Undifferentiated pleomorphic sarcoma of the retroperitoneum

Case contributed by Yaïr Glick
Diagnosis certain

Presentation

Epigastric pain. Evaluate the gallbladder.

Patient Data

Age: 45 years
Gender: Male

The gallbladder cannot be visualized. A large (20.6 x 11.8 cm) heterogeneous mass with a lobulated border lies beneath the liver, compressing the right kidney. The mass shows internal flow and central stellate necrosis. Splenomegaly is also noted.

Large solid heterogeneous mass with a necrotic center in the right upper abdomen, exerting mass effect on the IVC, liver, porta hepatis, pancreas, and right kidney. The mass is most likely extrahepatic-retroperitoneal, although an intraperitoneal component cannot be confidently ruled out. The mass undergoes heterogeneous enhancement. The solid component at its posteroinferior aspect engulfs the renal accessory vessel. Retroperitoneal-perirenal fat edema is present.

The liver is of normal size and contour. Its medial aspect and porta hepatis are compressed by the mass. Diffuse hepatic fatty infiltration. Heterogeneous hepatic enhancement at the arterial phase, most probably due to mass effect on the hepatic vessels. No focal intrahepatic mass.

The gallbladder contains numerous tiny calculi.

The spleen is enlarged, 16.4 cm in the craniocaudal plane.

Small simple cortical cysts in both kidneys.

Status post bariatric surgery. The duodenum is displaced by the mass and there is no separation plane between them.

No enlarged intra-abdominal lymph nodes.

Venous collaterals coursing in the abdominal wall.

Conclusion

Solid, partially necrotic, right upper abdominal mass displacing adjacent organs. Impression of disrupted venous drainage due to compression of the IVC. The mass is most probably extrahepatic-retroperitoneal; an intraperitoneal component cannot be ruled out.

Differential diagnosis includes a duodenal GIST, retroperitoneal sarcoma, or other solid fibrous/mesenchymal tumor.

Case Discussion

A young, previously healthy man complained of epigastric pain for a couple of weeks which started radiating to his back.

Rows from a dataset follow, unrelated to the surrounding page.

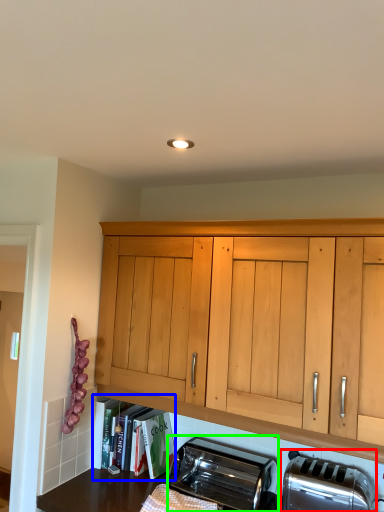
Question: Based on their relative distances, which object is farther from toaster (highlighted by a red box)? Choose from shelf (highlighted by a blue box) and toaster (highlighted by a green box).

Choices:
 (A) shelf
 (B) toaster

Answer: (A)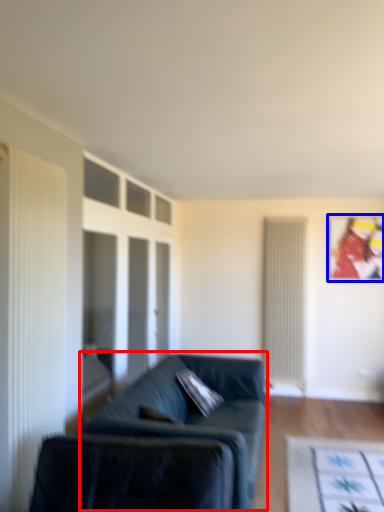
Question: Among these objects, which one is nearest to the camera, studio couch (highlighted by a red box) or picture frame (highlighted by a blue box)?

Choices:
 (A) studio couch
 (B) picture frame

Answer: (A)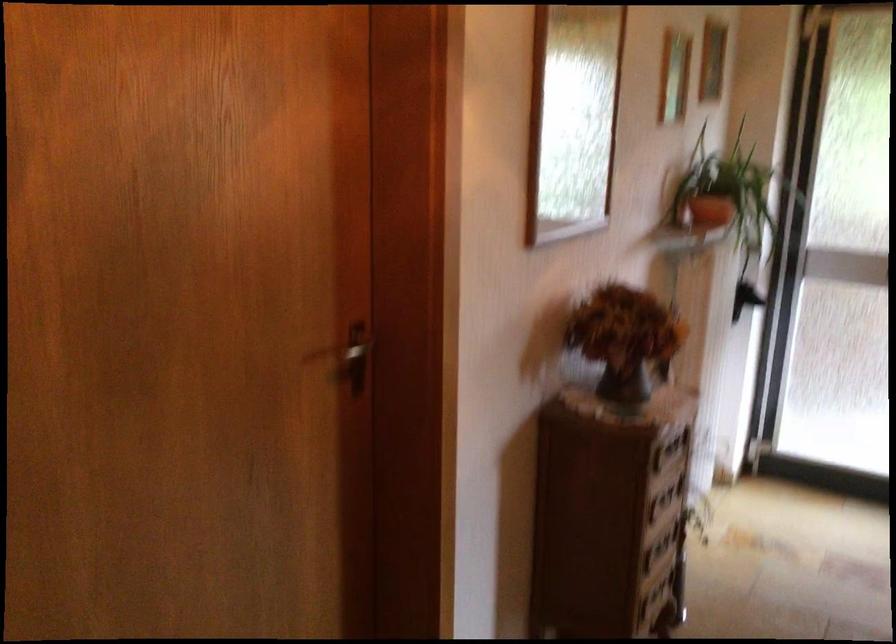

History of bariatric surgery several years earlier.

The abdominal x-rays (not shown) were interpreted as normal.

Abdominal ultrasound revealed a large mass beneath the liver. It was difficult to determine whether the mass protruded from the liver, from another organ, or was a standalone retroperitoneal mass.

MRI liver demonstrated sharp angles between the mass and the liver. Since there was no visual separation plane between the mass and the duodenum, a duodenal GIST was included in the list of differentials.

Failed attempt of EUS due to compression of the duodenal bulb by the mass.

PET-CT performed three days after the MRI (not shown) demonstrated a large right upper quadrant mass displacing adjacent organs and possibly partially occluding the IVC. Strong radiotracer uptake in the mass with central necrosis and less avid uptake in two nearby masses.

The patient went on to have a percutaneous biopsy.

Histology

Undifferentiated pleomorphic sarcoma. Ki67 = 30%. DOG1 negative.